### WHAT TO DO
Quote all of the lines below verbatim, leaving out the pictures.

═══ RAW RECORDS ═══

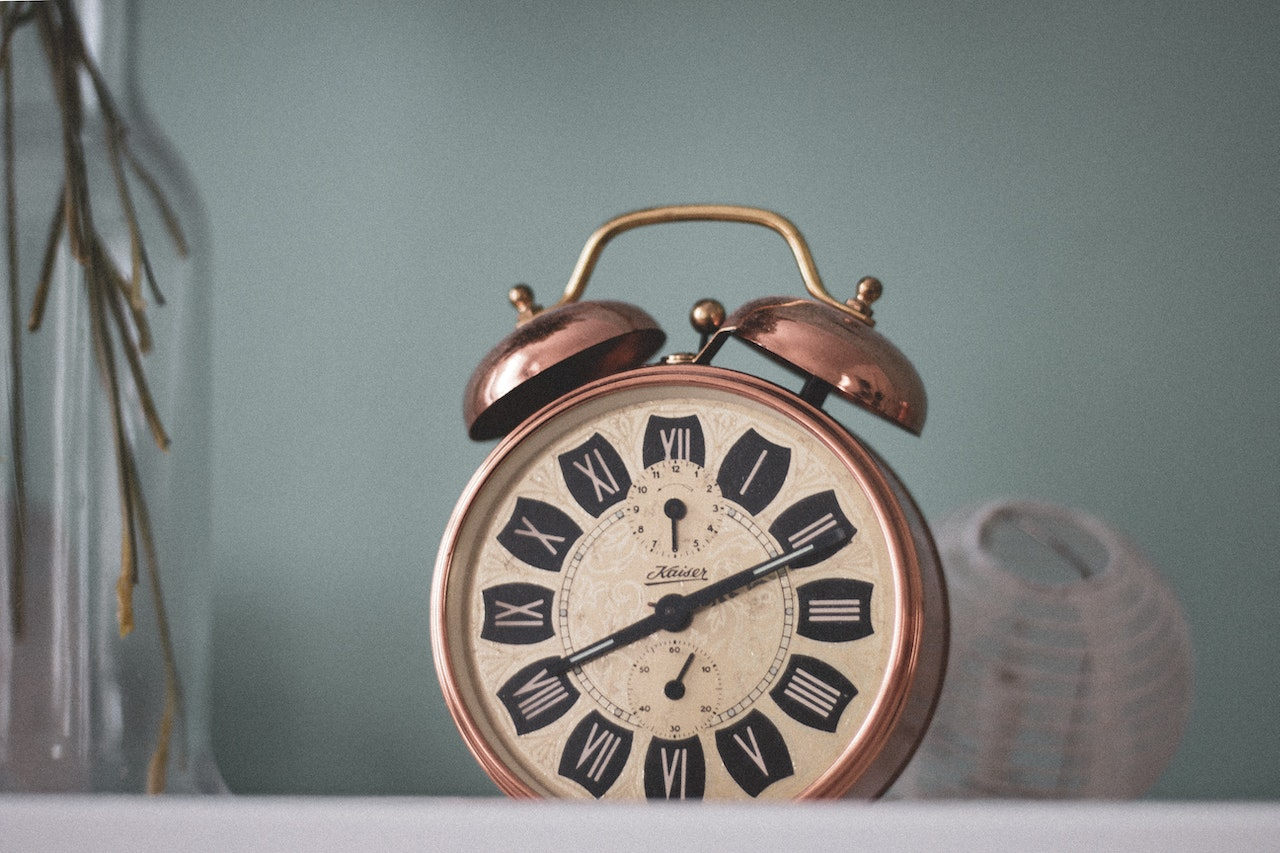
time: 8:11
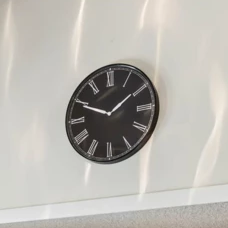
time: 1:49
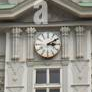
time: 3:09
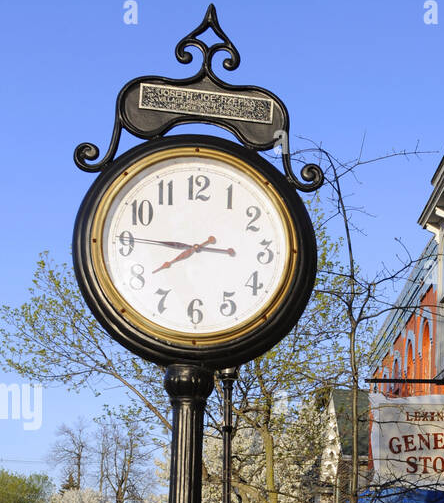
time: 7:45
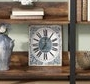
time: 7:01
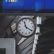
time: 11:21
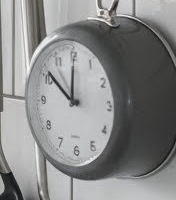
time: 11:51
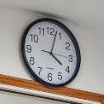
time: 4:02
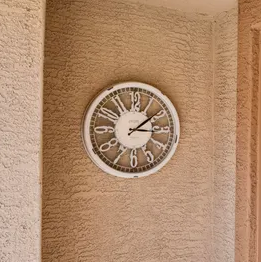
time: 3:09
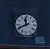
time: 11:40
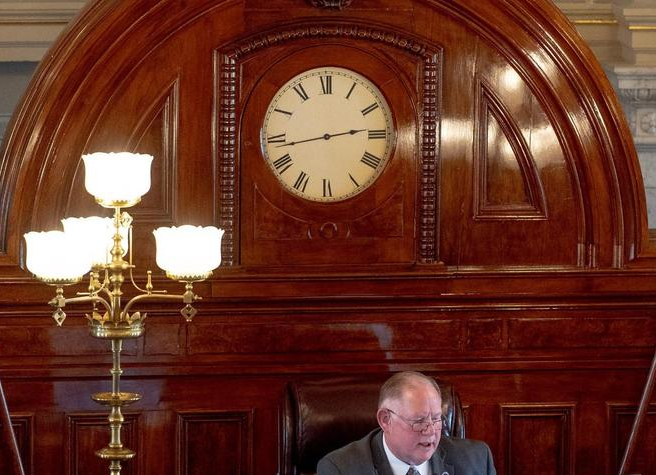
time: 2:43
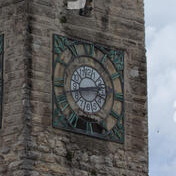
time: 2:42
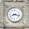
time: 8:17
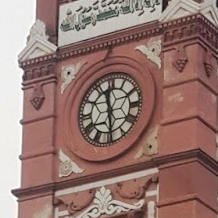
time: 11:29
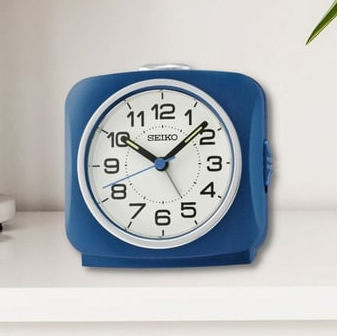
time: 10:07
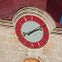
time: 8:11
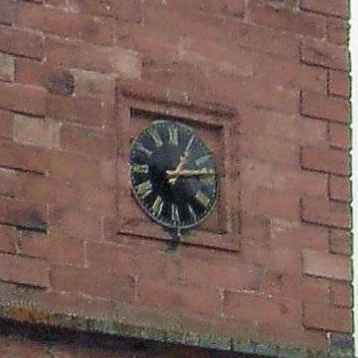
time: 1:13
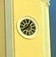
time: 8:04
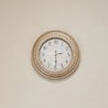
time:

═══

### SOLUTION BELOW
time: 8:11
time: 1:49
time: 3:09
time: 7:45
time: 7:01
time: 11:21
time: 11:51
time: 4:02
time: 3:09
time: 11:40
time: 2:43
time: 2:42
time: 8:17
time: 11:29
time: 10:07
time: 8:11
time: 1:13
time: 8:04
time:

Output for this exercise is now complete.